El Toro íbero de Arjona, regresó a su ciudad natal casi cien años después de ser descubierto POR CASUALIDAD para ser disfrutado por sus vecinos.

El Toro de Arjona, una escultura íbera datada entre los siglos VI y IV antes de Cristo regresó a la localidad jiennense que le da nombre, procedente del Museo Arqueológico de Granada para formar parte de una exposición temporal.

Fue hallado por casualidad en una finca privada en los años veinte del siglo pasado.
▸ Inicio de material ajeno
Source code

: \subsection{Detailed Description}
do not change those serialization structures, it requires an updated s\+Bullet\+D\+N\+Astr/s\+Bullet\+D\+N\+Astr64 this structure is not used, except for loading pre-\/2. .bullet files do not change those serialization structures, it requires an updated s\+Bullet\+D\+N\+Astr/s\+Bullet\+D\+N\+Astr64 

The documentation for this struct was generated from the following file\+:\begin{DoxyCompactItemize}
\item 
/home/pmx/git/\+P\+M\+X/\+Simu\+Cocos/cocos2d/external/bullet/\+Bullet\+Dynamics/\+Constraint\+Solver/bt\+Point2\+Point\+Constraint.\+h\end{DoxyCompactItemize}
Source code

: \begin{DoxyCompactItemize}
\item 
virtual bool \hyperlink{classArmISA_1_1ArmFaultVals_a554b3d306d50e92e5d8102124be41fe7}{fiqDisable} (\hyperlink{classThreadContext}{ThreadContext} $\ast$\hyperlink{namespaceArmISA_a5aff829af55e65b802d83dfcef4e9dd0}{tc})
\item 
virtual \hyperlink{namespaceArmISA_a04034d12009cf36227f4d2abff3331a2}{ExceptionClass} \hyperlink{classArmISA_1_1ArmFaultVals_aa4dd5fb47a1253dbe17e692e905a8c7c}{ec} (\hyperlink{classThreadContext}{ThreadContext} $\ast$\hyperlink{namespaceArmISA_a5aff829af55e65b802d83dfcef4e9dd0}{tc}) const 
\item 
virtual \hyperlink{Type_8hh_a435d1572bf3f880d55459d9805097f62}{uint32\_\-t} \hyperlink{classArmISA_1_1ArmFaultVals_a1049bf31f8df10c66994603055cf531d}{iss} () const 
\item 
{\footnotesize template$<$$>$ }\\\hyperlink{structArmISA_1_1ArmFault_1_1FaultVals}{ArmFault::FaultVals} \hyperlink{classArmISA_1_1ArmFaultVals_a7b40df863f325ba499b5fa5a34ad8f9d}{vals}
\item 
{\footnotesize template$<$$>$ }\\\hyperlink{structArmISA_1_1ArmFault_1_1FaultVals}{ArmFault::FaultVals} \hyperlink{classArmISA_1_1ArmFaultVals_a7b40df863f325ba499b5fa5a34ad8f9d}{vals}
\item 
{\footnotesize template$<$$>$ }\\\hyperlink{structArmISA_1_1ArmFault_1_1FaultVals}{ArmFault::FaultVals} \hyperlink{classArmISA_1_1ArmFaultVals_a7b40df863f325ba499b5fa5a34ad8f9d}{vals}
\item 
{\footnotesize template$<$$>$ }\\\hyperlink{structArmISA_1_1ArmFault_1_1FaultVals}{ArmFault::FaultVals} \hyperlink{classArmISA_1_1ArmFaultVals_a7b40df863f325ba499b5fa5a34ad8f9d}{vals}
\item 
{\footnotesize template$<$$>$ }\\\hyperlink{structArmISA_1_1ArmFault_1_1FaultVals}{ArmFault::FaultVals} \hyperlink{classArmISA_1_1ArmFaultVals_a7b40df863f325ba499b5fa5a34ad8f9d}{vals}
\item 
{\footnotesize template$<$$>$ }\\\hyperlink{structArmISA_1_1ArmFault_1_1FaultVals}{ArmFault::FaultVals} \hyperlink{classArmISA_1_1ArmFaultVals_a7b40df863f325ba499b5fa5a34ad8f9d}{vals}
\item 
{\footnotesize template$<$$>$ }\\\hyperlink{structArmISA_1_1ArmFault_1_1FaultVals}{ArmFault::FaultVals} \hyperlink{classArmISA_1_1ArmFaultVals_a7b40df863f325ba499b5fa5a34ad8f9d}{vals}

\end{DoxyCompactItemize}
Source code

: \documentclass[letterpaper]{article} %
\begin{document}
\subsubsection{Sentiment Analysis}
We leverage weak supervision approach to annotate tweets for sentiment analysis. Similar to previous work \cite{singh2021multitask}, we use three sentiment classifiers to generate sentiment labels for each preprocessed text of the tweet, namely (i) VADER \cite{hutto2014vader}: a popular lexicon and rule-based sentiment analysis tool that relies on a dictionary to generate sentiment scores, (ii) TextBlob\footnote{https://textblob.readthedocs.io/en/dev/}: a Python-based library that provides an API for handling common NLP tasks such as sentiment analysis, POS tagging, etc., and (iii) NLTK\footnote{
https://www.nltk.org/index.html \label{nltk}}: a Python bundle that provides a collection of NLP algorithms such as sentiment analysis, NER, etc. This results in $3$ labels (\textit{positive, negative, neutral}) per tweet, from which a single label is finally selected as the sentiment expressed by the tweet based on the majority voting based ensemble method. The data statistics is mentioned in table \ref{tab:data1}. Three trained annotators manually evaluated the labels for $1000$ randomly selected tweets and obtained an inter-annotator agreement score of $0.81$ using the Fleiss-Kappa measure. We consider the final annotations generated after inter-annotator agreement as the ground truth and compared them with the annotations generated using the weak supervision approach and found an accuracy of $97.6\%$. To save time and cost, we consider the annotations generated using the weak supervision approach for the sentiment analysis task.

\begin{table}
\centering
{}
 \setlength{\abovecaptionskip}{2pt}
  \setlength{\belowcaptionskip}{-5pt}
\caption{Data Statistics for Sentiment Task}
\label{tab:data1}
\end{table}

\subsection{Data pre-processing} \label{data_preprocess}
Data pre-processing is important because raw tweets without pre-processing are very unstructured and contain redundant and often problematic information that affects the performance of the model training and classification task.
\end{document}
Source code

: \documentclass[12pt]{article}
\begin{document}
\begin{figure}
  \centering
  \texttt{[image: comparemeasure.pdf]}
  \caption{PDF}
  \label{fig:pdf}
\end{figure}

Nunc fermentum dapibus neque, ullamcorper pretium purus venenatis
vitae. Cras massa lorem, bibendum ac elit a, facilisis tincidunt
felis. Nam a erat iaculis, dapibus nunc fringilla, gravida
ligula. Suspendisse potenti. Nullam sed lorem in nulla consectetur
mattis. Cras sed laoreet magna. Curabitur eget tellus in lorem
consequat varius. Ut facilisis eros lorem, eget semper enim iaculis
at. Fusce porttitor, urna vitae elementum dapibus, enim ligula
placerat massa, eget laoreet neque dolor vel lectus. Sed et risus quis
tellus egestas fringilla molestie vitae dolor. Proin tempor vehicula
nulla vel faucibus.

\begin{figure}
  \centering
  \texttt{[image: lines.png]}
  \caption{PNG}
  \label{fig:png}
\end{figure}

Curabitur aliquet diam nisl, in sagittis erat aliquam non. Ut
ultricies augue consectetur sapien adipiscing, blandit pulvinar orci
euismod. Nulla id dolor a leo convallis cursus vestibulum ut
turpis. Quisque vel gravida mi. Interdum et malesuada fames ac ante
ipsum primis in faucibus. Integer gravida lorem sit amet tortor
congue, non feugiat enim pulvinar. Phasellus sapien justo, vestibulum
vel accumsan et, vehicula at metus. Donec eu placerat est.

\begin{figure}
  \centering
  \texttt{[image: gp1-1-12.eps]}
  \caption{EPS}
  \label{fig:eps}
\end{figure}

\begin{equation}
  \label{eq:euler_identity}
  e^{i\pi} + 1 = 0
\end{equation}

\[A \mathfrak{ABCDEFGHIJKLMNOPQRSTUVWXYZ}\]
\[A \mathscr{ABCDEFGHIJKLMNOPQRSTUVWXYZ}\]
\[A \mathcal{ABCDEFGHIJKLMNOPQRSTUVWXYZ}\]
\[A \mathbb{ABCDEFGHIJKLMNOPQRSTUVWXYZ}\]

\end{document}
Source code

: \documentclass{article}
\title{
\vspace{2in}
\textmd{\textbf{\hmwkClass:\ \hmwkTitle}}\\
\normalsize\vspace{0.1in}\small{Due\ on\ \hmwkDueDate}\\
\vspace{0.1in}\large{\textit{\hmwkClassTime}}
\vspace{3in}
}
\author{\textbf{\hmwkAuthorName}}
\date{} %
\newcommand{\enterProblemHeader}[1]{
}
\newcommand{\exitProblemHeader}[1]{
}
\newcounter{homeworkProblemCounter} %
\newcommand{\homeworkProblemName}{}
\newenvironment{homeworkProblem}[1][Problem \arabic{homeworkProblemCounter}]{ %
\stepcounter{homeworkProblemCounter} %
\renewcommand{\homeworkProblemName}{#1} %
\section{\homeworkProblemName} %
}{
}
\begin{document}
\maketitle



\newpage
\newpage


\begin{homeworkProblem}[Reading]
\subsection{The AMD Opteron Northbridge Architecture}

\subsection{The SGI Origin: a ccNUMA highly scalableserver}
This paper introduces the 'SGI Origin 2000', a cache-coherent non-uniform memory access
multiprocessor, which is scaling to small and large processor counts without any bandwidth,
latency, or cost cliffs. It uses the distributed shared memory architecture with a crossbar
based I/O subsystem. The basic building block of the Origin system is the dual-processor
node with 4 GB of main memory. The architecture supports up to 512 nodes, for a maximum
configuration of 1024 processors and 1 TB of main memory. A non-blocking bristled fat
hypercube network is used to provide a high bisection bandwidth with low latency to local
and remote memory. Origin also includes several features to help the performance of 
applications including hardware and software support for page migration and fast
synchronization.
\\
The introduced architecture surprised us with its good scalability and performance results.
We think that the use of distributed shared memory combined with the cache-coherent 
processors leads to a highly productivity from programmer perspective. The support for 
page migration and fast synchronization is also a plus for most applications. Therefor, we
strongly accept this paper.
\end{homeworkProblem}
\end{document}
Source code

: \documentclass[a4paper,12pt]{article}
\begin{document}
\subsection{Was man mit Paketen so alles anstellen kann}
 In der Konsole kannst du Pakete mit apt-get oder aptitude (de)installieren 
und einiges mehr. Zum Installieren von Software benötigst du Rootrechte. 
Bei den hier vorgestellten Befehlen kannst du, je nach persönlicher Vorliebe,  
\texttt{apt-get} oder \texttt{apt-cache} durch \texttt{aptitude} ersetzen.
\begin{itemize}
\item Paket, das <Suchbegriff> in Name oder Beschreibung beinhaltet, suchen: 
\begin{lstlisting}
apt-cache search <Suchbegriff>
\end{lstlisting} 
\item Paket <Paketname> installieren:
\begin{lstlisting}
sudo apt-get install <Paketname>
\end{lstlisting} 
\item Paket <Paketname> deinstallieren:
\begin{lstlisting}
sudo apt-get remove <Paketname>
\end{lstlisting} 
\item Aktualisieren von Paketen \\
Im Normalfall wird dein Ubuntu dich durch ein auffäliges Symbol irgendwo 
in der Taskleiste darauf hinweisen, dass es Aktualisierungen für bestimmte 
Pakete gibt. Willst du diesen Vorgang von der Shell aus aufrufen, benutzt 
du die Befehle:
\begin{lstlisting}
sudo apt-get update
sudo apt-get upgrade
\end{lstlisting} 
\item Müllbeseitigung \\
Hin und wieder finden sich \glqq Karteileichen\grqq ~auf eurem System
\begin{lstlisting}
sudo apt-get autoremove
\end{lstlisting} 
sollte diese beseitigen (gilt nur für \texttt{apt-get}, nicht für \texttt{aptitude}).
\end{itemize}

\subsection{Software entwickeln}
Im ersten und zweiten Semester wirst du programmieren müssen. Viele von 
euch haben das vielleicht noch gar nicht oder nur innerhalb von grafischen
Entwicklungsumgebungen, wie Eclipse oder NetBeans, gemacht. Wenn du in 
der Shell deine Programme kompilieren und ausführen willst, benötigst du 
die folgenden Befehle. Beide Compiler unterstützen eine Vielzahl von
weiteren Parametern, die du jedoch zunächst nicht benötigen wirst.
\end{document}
Posteriormente pasó a ser restaurado por Manuel Sánchez, para terminar siendo depositado en el Museo Arqueológico de Granada.

Está en el museo de Granada porque una escultura de este tipo, una joya íbera de este calado debía estar depositada y conservada en un museo. Actualmente Arjona dispone de un museo en el que se custodian miles de piezas de gran importancia.

Recientemente abierto el gran museo íbero de Jaén, se presenta como otra opción interesante para ser depositario de piezas de arte íbero.

Esculpido sobre caliza blanquecina, mide 53 centímetros de alto y 142 centímetros de largo, con 42,5 centímetros de ancho. Pesa unos 500 kilos.

Los toros son los más representados en el ambiente íbéro después de los leones, y suelen aparecer en las antiguas y principales vías de comunicación. Su figura ha sido ligada al mundo religioso y en relación con la divinidad.

Otra razón más para visitar Arjona y disfrutar de este bonito pueblo.